Fahy was defending Roosevelt’s executive order that authorized forced removals from “military areas.” The solicitor general, the U.S. government’s top courtroom attorney, is viewed as the most important and trusted lawyer to appear before the Supreme Court, and Katyal said he has a “duty of absolute candor in our representations to the court.”
Katyal, 41, who is of Indian-American heritage and is the first Asian-American to hold the post, said he decided “to set the record straight” Tuesday at a Justice Department event honoring Asian-Americans and Pacific Islanders.
He said that two of the government’s civilian lawyers had told Fahy it would be “suppression of evidence” to keep the naval intelligence report from the high court.
“What does Fahy do?
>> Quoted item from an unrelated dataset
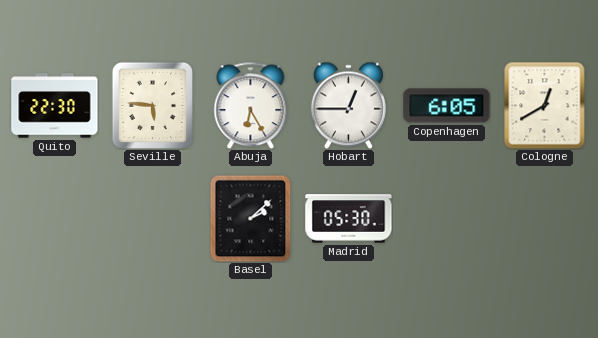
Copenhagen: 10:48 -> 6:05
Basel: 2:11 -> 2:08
Nothing,” Katyal said.
Instead, FDR’s solicitor general told the court that the government and the military agreed the roundup of Japanese-Americans was required as a matter of “military necessity.”
In 1943, the high court unanimously upheld a curfew imposed on Japanese-Americans in the case of Gordon Hirabayashi v. United States. And in 1944, the court in a 6-3 decision upheld the removal order imposed on Japanese-Americans in Fred Korematsu v. United States. The majority accepted the government’s claim this was a matter of “military urgency.”
Scholars and judges have denounced the World War II rulings as among the worst in the court’s history, but neither the high court nor the Justice Department had formally admitted they were mistaken – at least until now.
“It seemed obvious to me we had made a mistake. The duty of candor wasn’t met,” Katyal said after the meeting.